Over 50 people were killed by the police during demonstrations in Peru. Brazil is reeling from a coup attempt in its capital city. The residents of Culiacán, a city in northern Mexico, still cower in their houses after the army swooped in to arrest a cartel kingpin. Countries across Latin America have kicked off the year with turmoil.
It is almost a truism to say that the common factor in these events has been the role of social media. Far-right radicals in Brazil were seen to be openly organizing and spreading fake news about electoral fraud on Twitter. Peruvians used TikTok to bear witness to police brutality, preserving it for posterity.
Dealing with the aftermath of the crises, in Culiacán, Sinaloans shared crucial info as to where roadblocks continued to burn, and warned about shootouts in certain neighborhoods.
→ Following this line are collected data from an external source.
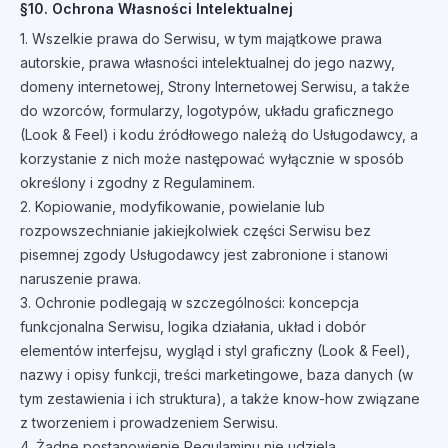
§10. Ochrona Własności Intelektualnej
1. Wszelkie prawa do Serwisu, w tym majątkowe prawa
autorskie, prawa własności intelektualnej do jego nazwy,
domeny internetowej, Strony Internetowej Serwisu, a także
do wzorców, formularzy, logotypów, układu graficznego
(Look & Feel) i kodu źródłowego należą do Usługodawcy, a
korzystanie z nich może następować wyłącznie w sposób
określony i zgodny z Regulaminem.
2. Kopiowanie, modyfikowanie, powielanie lub
rozpowszechnianie jakiejkolwiek części Serwisu bez
pisemnej zgody Usługodawcy jest zabronione i stanowi
naruszenie prawa.
3. Ochronie podlegają w szczególności: koncepcja
funkcjonalna Serwisu, logika działania, układ i dobór
elementów interfejsu, wygląd i styl graficzny (Look & Feel),
nazwy i opisy funkcji, treści marketingowe, baza danych (w
tym zestawienia i ich struktura), a także know-how związane
z tworzeniem i prowadzeniem Serwisu.
4. Żadne postanowienie Regulaminu nie udziela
Brazilians opened up Instagram and other social channels to compile photos and other evidence that might help the police bring the Brasília rioters to justice.
These events could be said to have happened online as much as they did offline, yet we know next to nothing about the inner workings of the platforms they occurred on.
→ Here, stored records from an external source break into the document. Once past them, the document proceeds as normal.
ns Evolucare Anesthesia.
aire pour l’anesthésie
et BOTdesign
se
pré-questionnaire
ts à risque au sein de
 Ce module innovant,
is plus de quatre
People covering these platforms face a common refrain: After reaching out for basic social media data, they will often get a reply saying, “Unfortunately we do not have the information you need at this time.” (This particular quote came from Alberto de Golin, a PR agency representative for TikTok Mexico).
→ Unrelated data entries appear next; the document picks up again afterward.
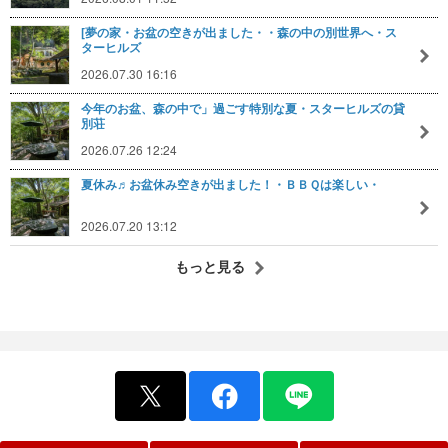
[夢の家・お盆の空きが出ました・・森の中の別世界へ・ス
ターヒルズ
2026.07.30 16:16
今年のお盆、森の中で」過ごす特別な夏・スターヒルズの貸
別荘
2026.07.26 12:24
夏休み♬お盆休み空きが出ました！・ＢＢＱは楽しい・
2026.07.20 13:12
もっと見る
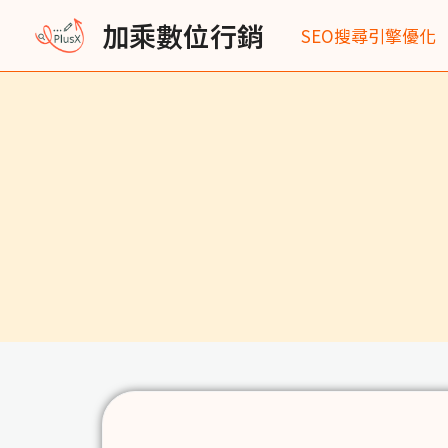
跳
加乘數位行銷
SEO搜尋引擎優化
至
主
要
內
容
But TikTok is not alone; this is a refrain common to many platforms, no matter where they are from. What they share, as core components of “surveillance capitalism” — through which users’ data is gathered, processed, and sold to third parties as crucial sales intel — is that their main product is the data they so jealously cling to.
Platforms’ business models require a degree of confidentiality to protect their trade secrets from the competition. The result has been that each social media company has become a black box, through which our social, cultural, and political realities are filtered without much understanding or consent on our part.
To not understand what is going on inside these companies is to not understand how much Brazilian extremist organizations were helped by the platforms’ algorithms this month as they launched their coup attempt via Telegram, Kwai, and Facebook. It stops us from finding out about human rights abuses in Peru because moderators take down some images of violence for being too unseemly, while leaving up pro-Sinaloa Cartel posts.
As the U.S. blunders into considering a ban on TikTok, perhaps it’s time to start thinking more globally and more sophisticatedly about how to extricate some of the crucial intel that social media companies keep only to themselves.